■ What you will do ■
Repeat word for word the lines from the one containing "New books are" through the end of the records below.

■ Record extracts ■

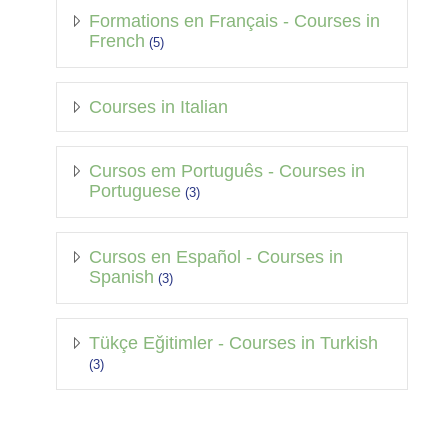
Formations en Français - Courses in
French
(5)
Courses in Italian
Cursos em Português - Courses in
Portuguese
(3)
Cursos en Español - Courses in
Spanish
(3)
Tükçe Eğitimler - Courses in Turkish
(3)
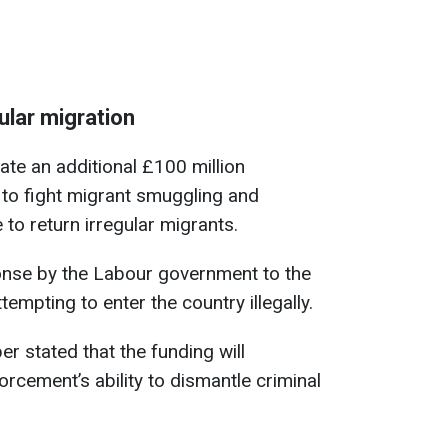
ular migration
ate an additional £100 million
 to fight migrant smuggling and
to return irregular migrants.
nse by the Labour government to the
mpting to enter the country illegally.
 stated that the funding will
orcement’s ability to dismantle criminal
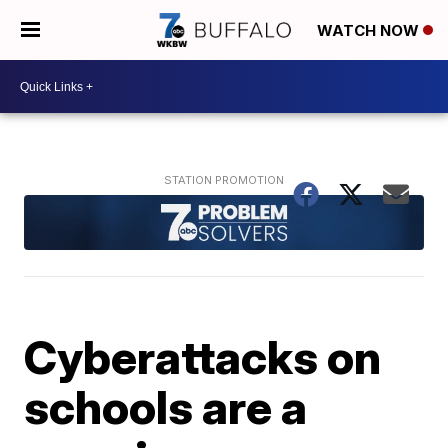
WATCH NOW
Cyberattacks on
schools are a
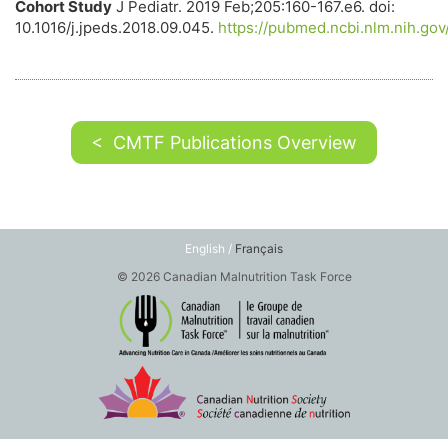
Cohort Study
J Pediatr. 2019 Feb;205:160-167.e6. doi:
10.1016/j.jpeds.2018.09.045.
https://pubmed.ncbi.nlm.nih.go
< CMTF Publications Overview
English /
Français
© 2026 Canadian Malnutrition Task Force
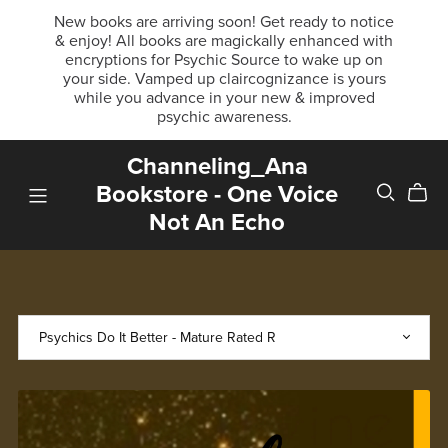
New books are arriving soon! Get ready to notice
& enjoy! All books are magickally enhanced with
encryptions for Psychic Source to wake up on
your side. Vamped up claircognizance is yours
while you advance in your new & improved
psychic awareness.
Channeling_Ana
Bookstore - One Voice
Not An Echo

■ Task response ■
New books are arriving soon! Get ready to notice
& enjoy! All books are magickally enhanced with
encryptions for Psychic Source to wake up on
your side. Vamped up claircognizance is yours
while you advance in your new & improved
psychic awareness.
Channeling_Ana
Bookstore - One Voice
Not An Echo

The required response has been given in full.